BEGIN Provided material

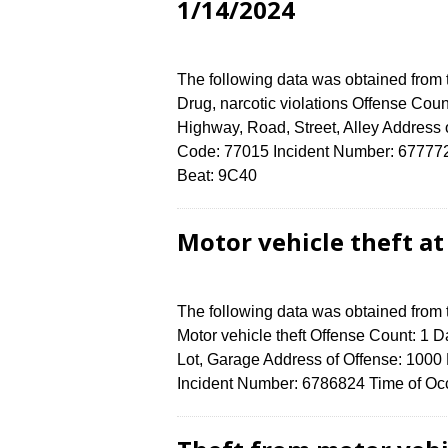
1/14/2024
The following data was obtained from
Drug, narcotic violations Offense Coun
Highway, Road, Street, Alley Addre
Code: 77015 Incident Number: 6777724 
Beat: 9C40
Motor vehicle theft a
The following data was obtained from
Motor vehicle theft Offense Count: 1 D
Lot, Garage Address of Offense: 1
Incident Number: 6786824 Time of Occ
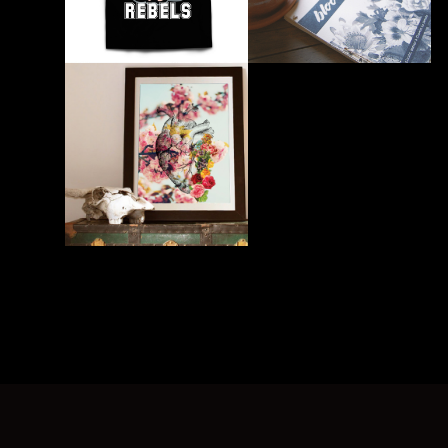
PRINT
PRINT
UNLV Shirt
Bloom Desert Book
PRINT
UNLV Student Juror Art
Exhibition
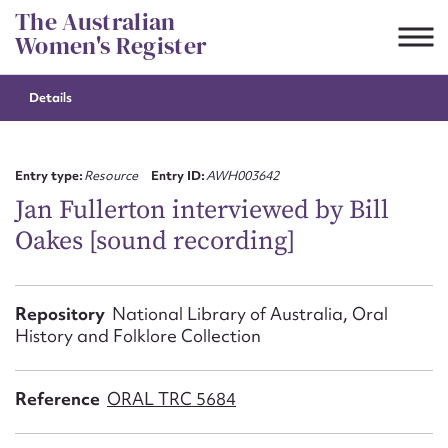
Skip
The Australian
to
Women's Register
content
Details
Suggest to edit or submit
content for this entry
Entry type:
Resource
Entry ID:
AWH003642
Jan Fullerton interviewed by Bill
Oakes [sound recording]
First name*
CSV
JSON
Repository
National Library of Australia, Oral
Email address*
History and Folklore Collection
Action required*
Reference
ORAL TRC 5684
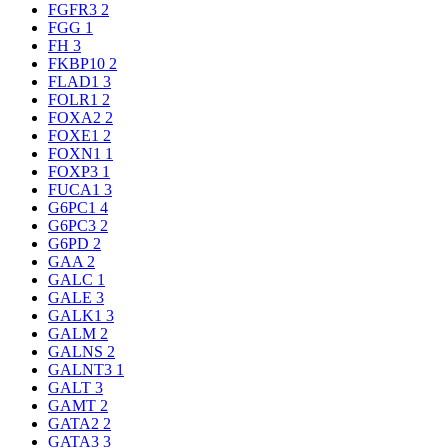
FGFR3
2
FGG
1
FH
3
FKBP10
2
FLAD1
3
FOLR1
2
FOXA2
2
FOXE1
2
FOXN1
1
FOXP3
1
FUCA1
3
G6PC1
4
G6PC3
2
G6PD
2
GAA
2
GALC
1
GALE
3
GALK1
3
GALM
2
GALNS
2
GALNT3
1
GALT
3
GAMT
2
GATA2
2
GATA3
3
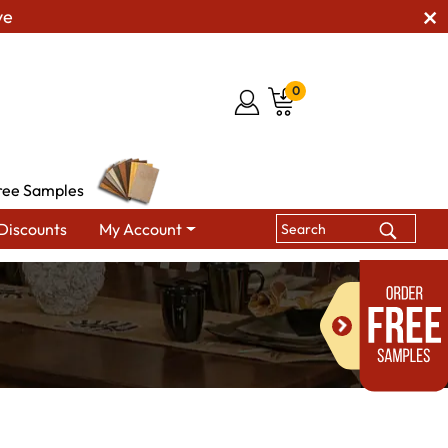
ve
0
ree Samples
Discounts
My Account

END Provided material

■ What the task requires ■
When a line among the entries contains "Incident", pull that line out.

■ Response to this task ■
Code: 77015 Incident Number: 6777724 
Incident Number: 6786824 Time of Occ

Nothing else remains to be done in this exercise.